TORONTO (Reuters) – Valeant Pharmaceuticals International Inc (VRX.TO: Quote, Profile, Research) said on Monday it might be willing to increase its $5.7 billion offer to buy Cephalon Inc (CEPH.O: Quote, Profile, Research) if the U.S. drugmaker opens its books to allow due diligence.

Valeant announced an unsolicited takeover bid for Cephalon on March 29 that valued the company at $73 a share. Cephalon’s shares have since traded above that level, suggesting investors expect a higher offer.

The shares were at $76.54 on Monday.

It was not the first time that Valeant has said it might sweeten its bid, underscoring the urgency of its wish to resolve issues quickly as takeover activity in the pharmaceuticals sector heats up.

“Valeant reaffirms its position that it would be willing to increase its offer price modestly if Cephalon’s board of directors would allow Valeant to conduct due diligence and the results of such due diligence support a higher offer,” Valeant said on Monday.

There are several other takeover deals bubbling in the sector. Among them, Endo Pharmaceuticals Holding Inc (ENDP.O: Quote, Profile, Research) struck a deal on Monday to buy American Medical Systems Holdings Inc (AMMD.O: Quote, Profile, Research), a medical devices maker, for about $2.6 billion in cash to strengthen its key urology franchise.

Cephalon rejected Valeant’s offer last week, saying it undervalues the company, its key assets and its prospects.

Valeant has filed with the U.S. Securities and Exchange Commission to replace Cephalon’s board.

“Given Cephalon’s rejection of Valeant’s offer and refusal to engage in discussions, completing a transaction may only be possible following the written consent solicitation with a new board of directors in place,” Valeant said in a statement.

In a separate statement, Cephalon said on Monday that board member Charles Sanders retired from his post on April 8, citing health reasons.

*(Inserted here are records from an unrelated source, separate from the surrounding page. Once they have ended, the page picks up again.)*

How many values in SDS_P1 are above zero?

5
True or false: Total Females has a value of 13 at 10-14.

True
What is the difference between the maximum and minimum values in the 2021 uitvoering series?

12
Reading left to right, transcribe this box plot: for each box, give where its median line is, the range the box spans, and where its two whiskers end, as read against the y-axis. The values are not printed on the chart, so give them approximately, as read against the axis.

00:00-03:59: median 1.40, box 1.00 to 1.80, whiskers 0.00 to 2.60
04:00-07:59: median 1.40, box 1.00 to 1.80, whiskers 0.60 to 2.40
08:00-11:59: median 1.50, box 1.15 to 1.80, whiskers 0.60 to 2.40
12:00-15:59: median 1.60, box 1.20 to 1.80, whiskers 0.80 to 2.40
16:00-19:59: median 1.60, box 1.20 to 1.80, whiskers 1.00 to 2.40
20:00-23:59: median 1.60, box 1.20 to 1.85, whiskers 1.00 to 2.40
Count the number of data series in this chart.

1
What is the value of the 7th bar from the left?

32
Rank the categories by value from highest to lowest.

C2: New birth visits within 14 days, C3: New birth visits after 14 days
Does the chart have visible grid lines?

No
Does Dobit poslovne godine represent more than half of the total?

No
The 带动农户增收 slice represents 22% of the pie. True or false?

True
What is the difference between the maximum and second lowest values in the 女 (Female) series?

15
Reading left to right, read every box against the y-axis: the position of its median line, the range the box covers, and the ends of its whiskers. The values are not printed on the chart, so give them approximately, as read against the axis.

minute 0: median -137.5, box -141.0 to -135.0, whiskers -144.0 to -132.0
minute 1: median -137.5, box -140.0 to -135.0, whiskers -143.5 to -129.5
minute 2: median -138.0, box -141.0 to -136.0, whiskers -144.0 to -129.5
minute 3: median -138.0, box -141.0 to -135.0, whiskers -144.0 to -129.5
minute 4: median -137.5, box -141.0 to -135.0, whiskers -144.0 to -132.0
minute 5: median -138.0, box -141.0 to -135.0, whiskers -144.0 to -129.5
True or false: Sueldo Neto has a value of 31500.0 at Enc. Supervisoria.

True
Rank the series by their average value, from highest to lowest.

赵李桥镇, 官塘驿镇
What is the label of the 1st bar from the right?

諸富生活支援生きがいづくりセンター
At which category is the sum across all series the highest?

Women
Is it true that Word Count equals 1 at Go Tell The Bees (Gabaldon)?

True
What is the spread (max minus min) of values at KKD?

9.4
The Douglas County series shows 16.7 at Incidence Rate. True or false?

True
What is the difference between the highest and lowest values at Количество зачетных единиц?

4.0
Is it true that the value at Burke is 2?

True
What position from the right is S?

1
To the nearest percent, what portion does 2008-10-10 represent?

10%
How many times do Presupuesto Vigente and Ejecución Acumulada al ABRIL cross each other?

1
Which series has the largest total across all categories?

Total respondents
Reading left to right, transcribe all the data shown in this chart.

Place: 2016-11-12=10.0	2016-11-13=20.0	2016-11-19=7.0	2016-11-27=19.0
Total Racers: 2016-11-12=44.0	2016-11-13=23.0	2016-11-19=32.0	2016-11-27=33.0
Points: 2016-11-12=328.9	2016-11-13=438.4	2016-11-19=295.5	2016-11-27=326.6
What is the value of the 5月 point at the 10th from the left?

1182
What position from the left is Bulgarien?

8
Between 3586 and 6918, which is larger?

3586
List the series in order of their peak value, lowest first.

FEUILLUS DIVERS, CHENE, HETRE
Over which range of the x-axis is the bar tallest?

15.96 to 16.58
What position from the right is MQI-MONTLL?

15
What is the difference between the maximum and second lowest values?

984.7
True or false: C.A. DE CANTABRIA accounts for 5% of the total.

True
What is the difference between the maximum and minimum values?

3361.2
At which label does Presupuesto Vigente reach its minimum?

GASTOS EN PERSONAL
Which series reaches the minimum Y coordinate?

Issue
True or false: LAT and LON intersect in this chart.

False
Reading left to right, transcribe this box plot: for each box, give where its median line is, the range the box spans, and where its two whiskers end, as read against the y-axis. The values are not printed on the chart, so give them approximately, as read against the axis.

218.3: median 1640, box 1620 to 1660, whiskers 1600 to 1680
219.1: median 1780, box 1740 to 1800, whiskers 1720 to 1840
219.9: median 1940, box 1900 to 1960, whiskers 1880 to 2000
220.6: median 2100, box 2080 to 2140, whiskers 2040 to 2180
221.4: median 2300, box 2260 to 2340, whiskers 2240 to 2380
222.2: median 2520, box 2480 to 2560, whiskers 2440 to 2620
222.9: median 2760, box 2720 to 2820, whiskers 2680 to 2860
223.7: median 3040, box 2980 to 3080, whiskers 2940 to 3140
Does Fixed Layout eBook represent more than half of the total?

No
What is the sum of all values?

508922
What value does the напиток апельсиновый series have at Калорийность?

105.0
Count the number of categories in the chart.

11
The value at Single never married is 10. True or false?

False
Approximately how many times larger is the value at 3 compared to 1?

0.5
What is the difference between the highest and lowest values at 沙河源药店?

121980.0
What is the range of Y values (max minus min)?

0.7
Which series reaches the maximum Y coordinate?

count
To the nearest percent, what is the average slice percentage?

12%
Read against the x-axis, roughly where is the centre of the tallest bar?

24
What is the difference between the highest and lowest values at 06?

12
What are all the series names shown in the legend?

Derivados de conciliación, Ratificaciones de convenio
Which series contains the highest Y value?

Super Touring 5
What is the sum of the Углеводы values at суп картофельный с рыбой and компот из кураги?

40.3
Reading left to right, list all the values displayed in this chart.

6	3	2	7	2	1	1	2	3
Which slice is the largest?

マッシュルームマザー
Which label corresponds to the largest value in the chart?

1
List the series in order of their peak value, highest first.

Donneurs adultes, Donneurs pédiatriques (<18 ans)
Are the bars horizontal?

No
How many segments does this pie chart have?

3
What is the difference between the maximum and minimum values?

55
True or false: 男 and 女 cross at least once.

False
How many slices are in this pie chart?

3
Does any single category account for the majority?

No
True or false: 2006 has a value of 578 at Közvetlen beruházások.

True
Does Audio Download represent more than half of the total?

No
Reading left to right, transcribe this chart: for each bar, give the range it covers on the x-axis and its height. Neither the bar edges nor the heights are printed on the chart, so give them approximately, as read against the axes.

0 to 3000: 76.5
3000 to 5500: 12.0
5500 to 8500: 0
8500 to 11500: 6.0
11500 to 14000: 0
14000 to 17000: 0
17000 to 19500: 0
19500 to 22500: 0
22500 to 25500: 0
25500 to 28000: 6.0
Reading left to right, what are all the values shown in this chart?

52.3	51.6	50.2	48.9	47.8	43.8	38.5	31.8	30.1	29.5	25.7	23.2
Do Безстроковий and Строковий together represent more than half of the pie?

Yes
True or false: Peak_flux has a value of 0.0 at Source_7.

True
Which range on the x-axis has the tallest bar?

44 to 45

The statement also said there was no disagreement between Sanders and the company that led to his decision.

Mississauga, Ontario-based Valeant says it is eager to get a deal done quickly, and it points to a likely steep drop in Cephalon’s earnings after 2012, when it loses patent protection for its top-selling sleep-disorder drug Provigil.

The pharmaceuticals industry faces a much-discussed “patent cliff” over the next few years as many of big-selling drugs lose exclusivity and revenues fall due to the rise of generic competition.

Many large drugmakers are seeking to fill those revenue gaps with deals for companies with promising experimental medicines or new biotechnology drugs that do not face immediate patent issues.

Valeant’s offer represented a 29 percent premium to Cephalon’s 30-day trading average when the bid was announced, roughly in line with industry precedents in recent years.

Some Cephalon shareholders say they are looking for a higher bid, closer to the $80 a share level.